Friday, September 18, 2009

Government to Take-Over Student Loans Too

Summary of the Act: Summary at Thomas

Rep. Steve Kagen voted Aye to support the Student Aid and Fiscal Responsibility Act of 2009
http://www.govtrack.us/congress/bill.xpd?bill=h111-3221

Representative Paul Ryan's comments on the House floor:

Rep. Paul Ryan [R-WI1]: I thank the chairman.

Madam Chairman, I rise in opposition to this bill. Let me be clear: I support education. It's an indispensable component of America's prosperity. I don't find fault with Pell Grants or student loans. What I find fault with is the way that the math doesn't add up in this bill.

This bill includes a sleight of hand in so many ways that it either raises the deficit by $5.7 billion or by as much as $39 billion. It creates 10 new entitlement programs that will dramatically increase spending over the next 10 years, and it adds to our already alarming levels of borrowing. Let me try and explain what's going on with respect to how the budget gimmicks are employed here.

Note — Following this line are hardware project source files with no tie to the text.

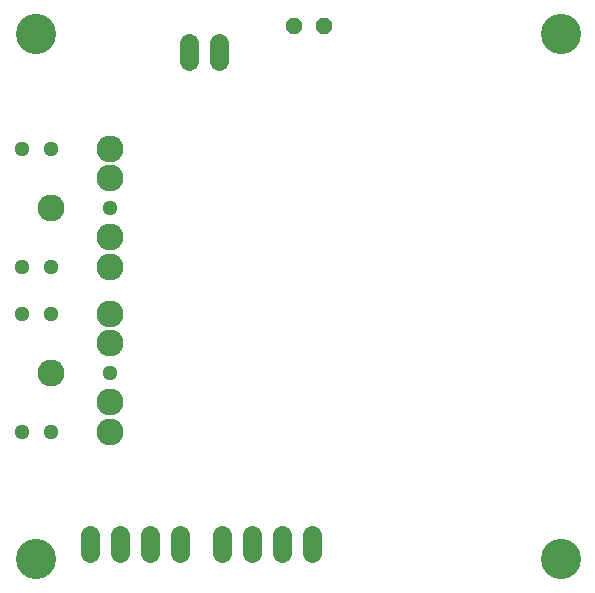
<source format=gbs>
G75*
G70*
%OFA0B0*%
%FSLAX24Y24*%
%IPPOS*%
%LPD*%
%AMOC8*
5,1,8,0,0,1.08239X$1,22.5*
%
%ADD10C,0.0900*%
%ADD11C,0.0512*%
%ADD12OC8,0.0560*%
%ADD13C,0.0640*%
%ADD14C,0.1340*%
D10*
X004668Y005654D03*
X004668Y006638D03*
X004668Y008607D03*
X004668Y009591D03*
X004668Y011154D03*
X004668Y012138D03*
X004668Y014107D03*
X004668Y015091D03*
X002699Y013123D03*
X002699Y007623D03*
D11*
X002699Y009591D03*
X001715Y009591D03*
X001715Y011154D03*
X002699Y011154D03*
X004668Y013123D03*
X002699Y015091D03*
X001715Y015091D03*
X004668Y007623D03*
X002699Y005654D03*
X001715Y005654D03*
D12*
X010799Y019173D03*
X011799Y019173D03*
D13*
X008299Y018623D02*
X008299Y018023D01*
X007299Y018023D02*
X007299Y018623D01*
X006999Y002223D02*
X006999Y001623D01*
X005999Y001623D02*
X005999Y002223D01*
X004999Y002223D02*
X004999Y001623D01*
X003999Y001623D02*
X003999Y002223D01*
X008399Y002223D02*
X008399Y001623D01*
X009399Y001623D02*
X009399Y002223D01*
X010399Y002223D02*
X010399Y001623D01*
X011399Y001623D02*
X011399Y002223D01*
D14*
X002199Y001423D03*
X019699Y001423D03*
X019699Y018923D03*
X002199Y018923D03*
M02*

</source>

First off, the bill claims to reduce mandatory spending by $7.8 billion and dedicates that savings to deficit reduction; but through this budget gimmick, the bill shifts $13.5 billion in necessary program administrative costs over to the discretionary category where it cannot be counted by the Congressional Budget Office. With this gimmick removed, the bill actually increases the deficit by $5.7 billion. That's the smallest budget gimmick in this bill.

The second largest budget gimmick in this bill is the way that it is scored, not using the kind of scoring that we use for such things like when we scored Fannie and Freddie or the TARP, where we used risk-adjustment scoring under the credit reform rules. If you actually score it under the accurate rules that the CBO says it ought to be scored under, this bill would raise the deficit by $32 billion.

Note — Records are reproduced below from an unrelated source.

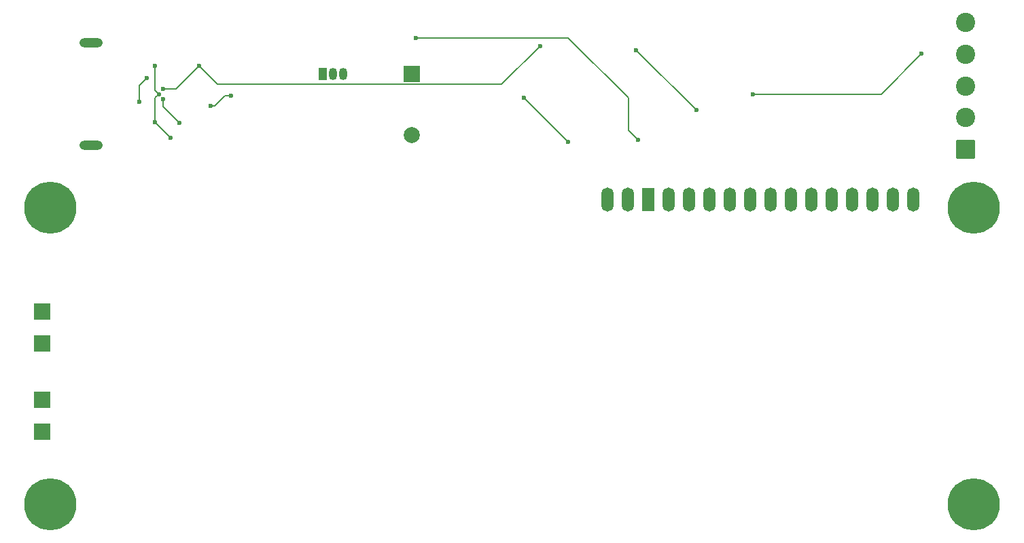
<source format=gbr>
%TF.GenerationSoftware,KiCad,Pcbnew,8.0.3*%
%TF.CreationDate,2024-06-24T16:42:43-03:00*%
%TF.ProjectId,kicad_project,6b696361-645f-4707-926f-6a6563742e6b,rev?*%
%TF.SameCoordinates,Original*%
%TF.FileFunction,Copper,L2,Bot*%
%TF.FilePolarity,Positive*%
%FSLAX46Y46*%
G04 Gerber Fmt 4.6, Leading zero omitted, Abs format (unit mm)*
G04 Created by KiCad (PCBNEW 8.0.3) date 2024-06-24 16:42:43*
%MOMM*%
%LPD*%
G01*
G04 APERTURE LIST*
G04 Aperture macros list*
%AMRoundRect*
0 Rectangle with rounded corners*
0 $1 Rounding radius*
0 $2 $3 $4 $5 $6 $7 $8 $9 X,Y pos of 4 corners*
0 Add a 4 corners polygon primitive as box body*
4,1,4,$2,$3,$4,$5,$6,$7,$8,$9,$2,$3,0*
0 Add four circle primitives for the rounded corners*
1,1,$1+$1,$2,$3*
1,1,$1+$1,$4,$5*
1,1,$1+$1,$6,$7*
1,1,$1+$1,$8,$9*
0 Add four rect primitives between the rounded corners*
20,1,$1+$1,$2,$3,$4,$5,0*
20,1,$1+$1,$4,$5,$6,$7,0*
20,1,$1+$1,$6,$7,$8,$9,0*
20,1,$1+$1,$8,$9,$2,$3,0*%
G04 Aperture macros list end*
%TA.AperFunction,ComponentPad*%
%ADD10C,6.500000*%
%TD*%
%TA.AperFunction,ComponentPad*%
%ADD11R,1.500000X3.000000*%
%TD*%
%TA.AperFunction,ComponentPad*%
%ADD12O,1.500000X3.000000*%
%TD*%
%TA.AperFunction,ComponentPad*%
%ADD13R,2.000000X2.000000*%
%TD*%
%TA.AperFunction,ComponentPad*%
%ADD14R,1.050000X1.500000*%
%TD*%
%TA.AperFunction,ComponentPad*%
%ADD15O,1.050000X1.500000*%
%TD*%
%TA.AperFunction,ComponentPad*%
%ADD16RoundRect,0.250001X0.949999X-0.949999X0.949999X0.949999X-0.949999X0.949999X-0.949999X-0.949999X0*%
%TD*%
%TA.AperFunction,ComponentPad*%
%ADD17C,2.400000*%
%TD*%
%TA.AperFunction,ComponentPad*%
%ADD18O,2.900000X1.200000*%
%TD*%
%TA.AperFunction,ComponentPad*%
%ADD19C,2.000000*%
%TD*%
%TA.AperFunction,ViaPad*%
%ADD20C,0.600000*%
%TD*%
%TA.AperFunction,Conductor*%
%ADD21C,0.200000*%
%TD*%
G04 APERTURE END LIST*
D10*
%TO.P,U1,*%
%TO.N,*%
X87000000Y-87642500D03*
X87000000Y-124642500D03*
X202000000Y-87642500D03*
X202000000Y-124642500D03*
D11*
%TO.P,U1,1,VSS*%
%TO.N,GND*%
X161500000Y-86642500D03*
D12*
%TO.P,U1,2,VDD*%
%TO.N,+3V3*%
X164040000Y-86642500D03*
%TO.P,U1,3,VO*%
%TO.N,Net-(U1-VO)*%
X166580000Y-86642500D03*
%TO.P,U1,4,RS*%
%TO.N,Net-(U1-RS)*%
X169120000Y-86642500D03*
%TO.P,U1,5,R/~{W}*%
%TO.N,Net-(U1-R{slash}~{W})*%
X171660000Y-86642500D03*
%TO.P,U1,6,E*%
%TO.N,Net-(U1-E)*%
X174200000Y-86642500D03*
%TO.P,U1,7,DB0*%
%TO.N,GND*%
X176740000Y-86642500D03*
%TO.P,U1,8,DB1*%
X179280000Y-86642500D03*
%TO.P,U1,9,DB2*%
X181820000Y-86642500D03*
%TO.P,U1,10,DB3*%
X184360000Y-86642500D03*
%TO.P,U1,11,DB4*%
%TO.N,Net-(U1-DB4)*%
X186900000Y-86642500D03*
%TO.P,U1,12,DB5*%
%TO.N,Net-(U1-DB5)*%
X189440000Y-86642500D03*
%TO.P,U1,13,DB6*%
%TO.N,Net-(U1-DB6)*%
X191980000Y-86642500D03*
%TO.P,U1,14,DB7*%
%TO.N,Net-(U1-DB7)*%
X194520000Y-86642500D03*
%TO.P,U1,15,A/VEE*%
%TO.N,Net-(U1-A{slash}VEE)*%
X158960000Y-86642500D03*
%TO.P,U1,16,K*%
%TO.N,GND*%
X156420000Y-86642500D03*
D13*
%TO.P,U1,A1,A1*%
%TO.N,unconnected-(U1-PadA1)*%
X86000000Y-100642500D03*
%TO.P,U1,A2,A2*%
%TO.N,unconnected-(U1-PadA2)*%
X86000000Y-111642500D03*
%TO.P,U1,K1,K1*%
%TO.N,unconnected-(U1-PadK1)*%
X86000000Y-104642500D03*
%TO.P,U1,K2,K2*%
%TO.N,unconnected-(U1-PadK2)*%
X86000000Y-115642500D03*
%TD*%
D14*
%TO.P,Q1,1,E*%
%TO.N,GND*%
X120960000Y-71000000D03*
D15*
%TO.P,Q1,2,B*%
%TO.N,Net-(Q1-B)*%
X122230000Y-71000000D03*
%TO.P,Q1,3,C*%
%TO.N,Net-(BZ1--)*%
X123500000Y-71000000D03*
%TD*%
D16*
%TO.P,J2,1,Pin_1*%
%TO.N,+3V3*%
X200982500Y-80420000D03*
D17*
%TO.P,J2,2,Pin_2*%
%TO.N,GND*%
X200982500Y-76460000D03*
%TO.P,J2,3,Pin_3*%
%TO.N,Net-(J2-Pin_3)*%
X200982500Y-72500000D03*
%TO.P,J2,4,Pin_4*%
%TO.N,Net-(J2-Pin_4)*%
X200982500Y-68540000D03*
%TO.P,J2,5,Pin_5*%
%TO.N,unconnected-(J2-Pin_5-Pad5)*%
X200982500Y-64580000D03*
%TD*%
D18*
%TO.P,J1,5,Shield*%
%TO.N,GND*%
X92040000Y-67100000D03*
X92040000Y-79900000D03*
%TD*%
D13*
%TO.P,BZ1,1,+*%
%TO.N,+5V*%
X132000000Y-71000000D03*
D19*
%TO.P,BZ1,2,-*%
%TO.N,Net-(BZ1--)*%
X132000000Y-78600000D03*
%TD*%
D20*
%TO.N,+3V3*%
X167500000Y-75500000D03*
X160000000Y-68000000D03*
%TO.N,Net-(J2-Pin_4)*%
X195500000Y-68500000D03*
X174500000Y-73500000D03*
%TO.N,GND*%
X151500000Y-79500000D03*
X146000000Y-74000000D03*
%TO.N,+5V*%
X160250000Y-79250000D03*
X132500000Y-66500000D03*
%TO.N,+3V3*%
X148000000Y-67500000D03*
X101000000Y-72850000D03*
%TO.N,Net-(U3-VBUS)*%
X103103555Y-77103555D03*
X101038140Y-74091954D03*
%TO.N,+5V*%
X102000000Y-79000000D03*
%TO.N,Net-(U3-RXD)*%
X109500000Y-73730000D03*
X107000000Y-75000000D03*
%TO.N,+3V3*%
X105500000Y-70000000D03*
%TO.N,+5V*%
X100000000Y-77000000D03*
X100000000Y-70000000D03*
X100500000Y-73500000D03*
%TO.N,Net-(J1-D+)*%
X98050000Y-74500000D03*
X99000000Y-71500000D03*
%TD*%
D21*
%TO.N,+5V*%
X159000000Y-78000000D02*
X159000000Y-74000000D01*
X160250000Y-79250000D02*
X159000000Y-78000000D01*
X151500000Y-66500000D02*
X132500000Y-66500000D01*
X159000000Y-74000000D02*
X151500000Y-66500000D01*
%TO.N,+3V3*%
X167500000Y-75500000D02*
X160000000Y-68000000D01*
%TO.N,Net-(J2-Pin_4)*%
X190500000Y-73500000D02*
X195500000Y-68500000D01*
X174500000Y-73500000D02*
X190500000Y-73500000D01*
%TO.N,GND*%
X151500000Y-79500000D02*
X146000000Y-74000000D01*
%TO.N,+3V3*%
X143200000Y-72300000D02*
X148000000Y-67500000D01*
X107800000Y-72300000D02*
X143200000Y-72300000D01*
X105500000Y-70000000D02*
X107800000Y-72300000D01*
%TO.N,Net-(U3-RXD)*%
X107500000Y-75000000D02*
X107000000Y-75000000D01*
X109500000Y-73730000D02*
X108770000Y-73730000D01*
X108770000Y-73730000D02*
X107500000Y-75000000D01*
%TO.N,+3V3*%
X102650000Y-72850000D02*
X101000000Y-72850000D01*
X105500000Y-70000000D02*
X102650000Y-72850000D01*
%TO.N,Net-(U3-VBUS)*%
X101038140Y-74091954D02*
X101038140Y-75038140D01*
X101038140Y-75038140D02*
X103103555Y-77103555D01*
%TO.N,+5V*%
X100500000Y-73500000D02*
X100000000Y-74000000D01*
X100000000Y-73000000D02*
X100000000Y-70000000D01*
X100000000Y-74000000D02*
X100000000Y-77000000D01*
X100500000Y-73500000D02*
X100000000Y-73000000D01*
X100000000Y-77000000D02*
X102000000Y-79000000D01*
%TO.N,Net-(J1-D+)*%
X98050000Y-72450000D02*
X98050000Y-74500000D01*
X99000000Y-71500000D02*
X98050000Y-72450000D01*
%TD*%
M02*

</source>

Beyond that, these 10 new entitlement programs that are being created have artificial sunset dates in the law. The most permanent thing in Washington is a temporary government program; and if you repeal these artificial sunset dates, that's $39 billion added to the deficit, which is according to the Congressional Budget Office.

This bill does not save money. This bill raises the deficit. This bill crowds out the private sector; it deprives students of choices; it uses enormous budget gimmicks, and it exploits the budget reconciliation system to try and say that it's saving money and reducing the deficit when, in actuality, using honest budgeting and honest accounting, it does nothing like that.